En la esquina de Constitución y Buenos Aires, el aroma a café caliente perfumaba aquel Esquinazo. Los domingos caminaba unas 10 cuadras pensando en la infortunada soledad del estudiante que no pudo volver al pueblo y buscaba la mesa más cercana al televisor. El codificado era una frontera infranqueable entre mi billetera y los goles de River. El mozo me veía llegar con rostro resignado. Apenas tenía dinero para pagar un café express y después de dos horas, me quedaba esperando el vuelto. Mi economía universitaria era un mal augurio para el don de las propinas.
Un tiempo después, admitió que aquella primera noche no había hallado demasiados motivos para dar lugar al cortejo. Nos sentamos en una mesa rodeada de libros hasta que un encargado nos advirtió sobre la hora del cierre. Decidimos seguir la charla en la YPF con pocas letras y más café. Me fui con la sensación de haber perdido la oportunidad de besarla, aunque ella no había ocultado algún interés. Por atajo les advierto que al final, llegaron otras noches y otros bares. El desquite fue no caer en el desánimo de los cobardes. La vida que ya no era tan mía lanzaba los dados sobre la mesa de aquel bar. Y embobado por las ganas de seguir le regalé el corazón que aún subsiste en la borra del café.

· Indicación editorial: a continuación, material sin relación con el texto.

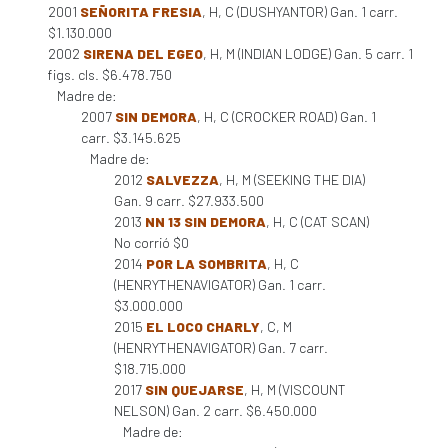
2001
SEÑORITA FRESIA
, H, C (DUSHYANTOR) Gan. 1 carr.
$1.130.000
2002
SIRENA DEL EGEO
, H, M (INDIAN LODGE) Gan. 5 carr. 1
figs. cls. $6.478.750
Madre de:
2007
SIN DEMORA
, H, C (CROCKER ROAD) Gan. 1
carr. $3.145.625
Madre de:
2012
SALVEZZA
, H, M (SEEKING THE DIA)
Gan. 9 carr. $27.933.500
2013
NN 13 SIN DEMORA
, H, C (CAT SCAN)
No corrió $0
2014
POR LA SOMBRITA
, H, C
(HENRYTHENAVIGATOR) Gan. 1 carr.
$3.000.000
2015
EL LOCO CHARLY
, C, M
(HENRYTHENAVIGATOR) Gan. 7 carr.
$18.715.000
2017
SIN QUEJARSE
, H, M (VISCOUNT
NELSON) Gan. 2 carr. $6.450.000
Madre de:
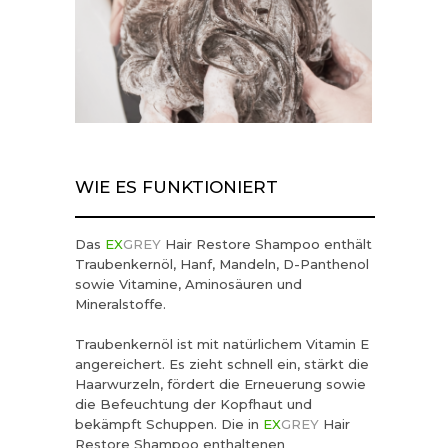
Ihnen, die Lotion auf jeder Reise ins
Flugzeug zu nehmen.
WIE ES FUNKTIONIERT
Das
EX
GREY
Hair Restore Shampoo enthält
Traubenkernöl, Hanf, Mandeln, D-Panthenol
sowie Vitamine, Aminosäuren und
Mineralstoffe.
Traubenkernöl ist mit natürlichem Vitamin E
angereichert. Es zieht schnell ein, stärkt die
Haarwurzeln, fördert die Erneuerung sowie
die Befeuchtung der Kopfhaut und
bekämpft Schuppen. Die in
EX
GREY
Hair
Restore Shampoo enthaltenen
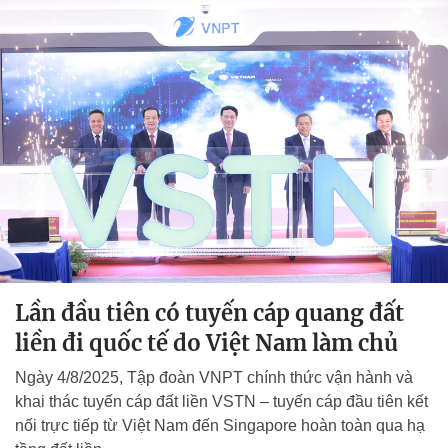
Lần đầu tiên có tuyến cáp quang đất
liền đi quốc tế do Việt Nam làm chủ
Ngày 4/8/2025, Tập đoàn VNPT chính thức vận hành và
khai thác tuyến cáp đất liền VSTN – tuyến cáp đầu tiên kết
nối trực tiếp từ Việt Nam đến Singapore hoàn toàn qua hạ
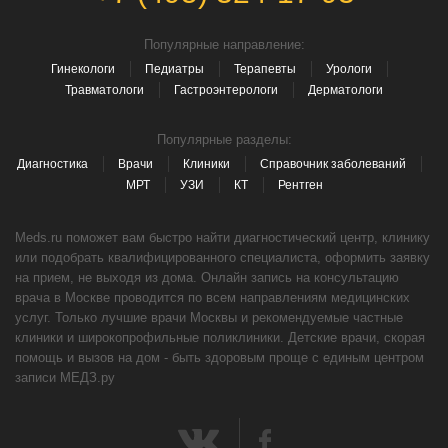
Популярные направление:
Гинекологи
Педиатры
Терапевты
Урологи
Травматологи
Гастроэнтерологи
Дерматологи
Популярные разделы:
Диагностика
Врачи
Клиники
Справочник заболеваний
МРТ
УЗИ
КТ
Рентген
Meds.ru поможет вам быстро найти диагностический центр, клинику
или подобрать квалифицированного специалиста, оформить заявку
на прием, не выходя из дома. Онлайн запись на консультацию
врача в Москве проводится по всем направлениям медицинских
услуг. Только лучшие врачи Москвы и рекомендуемые частные
клиники и широкопрофильные поликлиники. Детские врачи, скорая
помощь и вызов на дом - быть здоровым проще с единым центром
записи МЕДЗ.ру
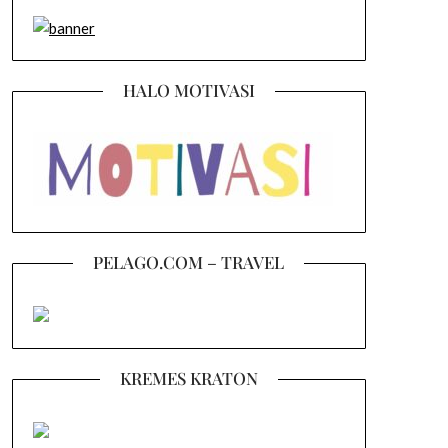
HALO MOTIVASI
PELAGO.COM – TRAVEL
KREMES KRATON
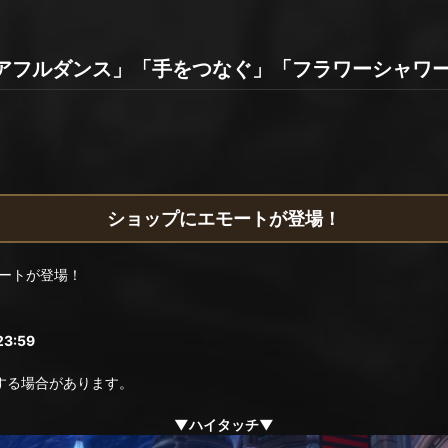
アフルダンス」「手をつなぐ」「フラワーシャワ
ショップにエモートが登場！
ートが登場！
3:59
る場合があります。
▼ハイタッチ▼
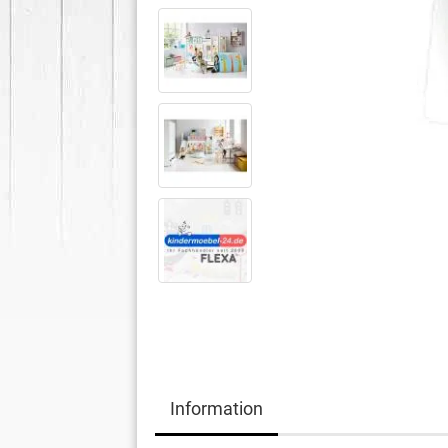
Information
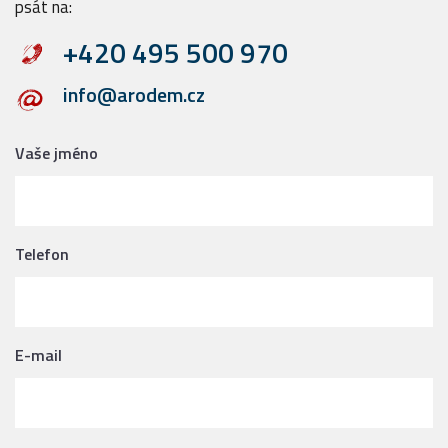
psát na:
+420 495 500 970
info@arodem.cz
Vaše jméno
Telefon
E-mail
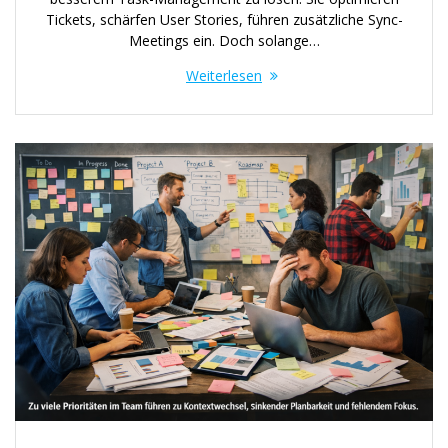
Tickets, schärfen User Stories, führen zusätzliche Sync-
Meetings ein. Doch solange…
Weiterlesen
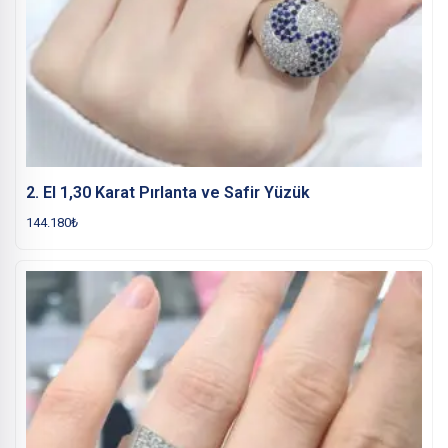
2. El 1,30 Karat Pırlanta ve Safir Yüzük
144.180
₺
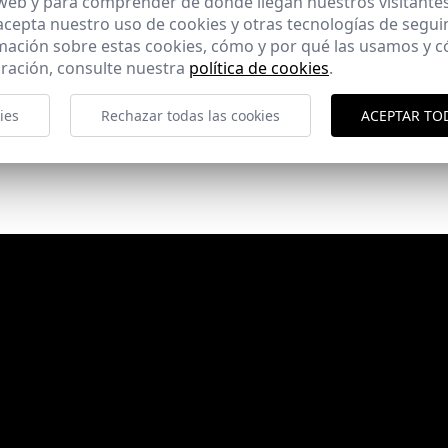
 web y para comprender de donde llegan nuestros visitantes
 acepta nuestro uso de cookies y otras tecnologías de segui
mación sobre estas cookies, cómo y por qué las usamos y
ración, consulte nuestra
política de cookies
.
ies
Rechazar todas las cookies
ACEPTAR TO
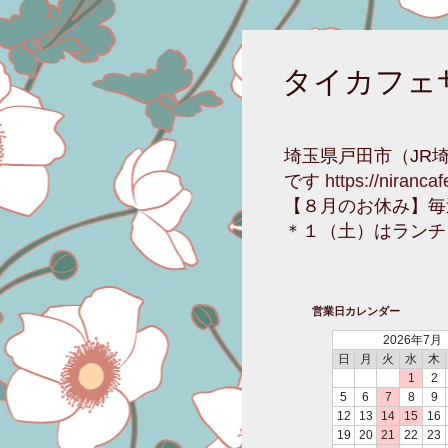
タイカフェ
埼玉県戸田市（JR
です
https://niranca
【８月のお休み】毎
＊１（土）はランチ
営業日カレンダー
2026年7月
日
月
火
水
木
1
2
5
6
7
8
9
12
13
14
15
16
19
20
21
22
23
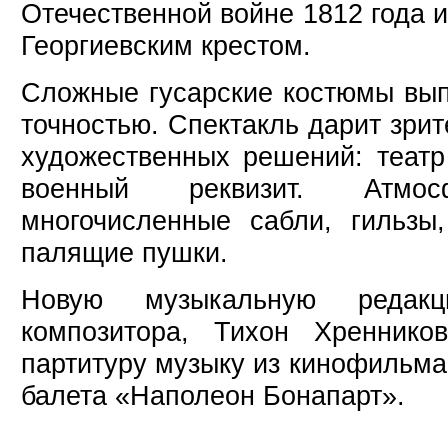
Отечественной войне 1812 года 
Георгиевским крестом.
Сложные гусарские костюмы вып
точностью. Спектакль дарит зри
художественных решений: театр
военный реквизит. Атмос
многочисленные сабли, гильзы
палящие пушки.
Новую музыкальную редак
композитора, Тихон Хреннико
партитуру музыку из кинофильма
балета «Наполеон Бонапарт».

Ahora, que casi siempre doy propina y el corazón se regala por una mejor ilusión, la chica que arrebató mi cobardía es el primer mensaje del día. Cada mañana me siento en la mesa donde abandonaron el diario y la moza me acerca el cortado sin preguntar qué prefiero tomar. La mañana es un paciente funeral para los que pasan sin entrar y la mejor complicidad de los que ya eligieron su lugar. Afuera la vida transcurre apresurada con demasiado tiempo. Y solo queda espacio para acomodar los granitos de la azúcar, confundir con recuerdos a la muerte y saborear los sentidos que nos facilitan el rescate del olvido sobre una mesa del bar.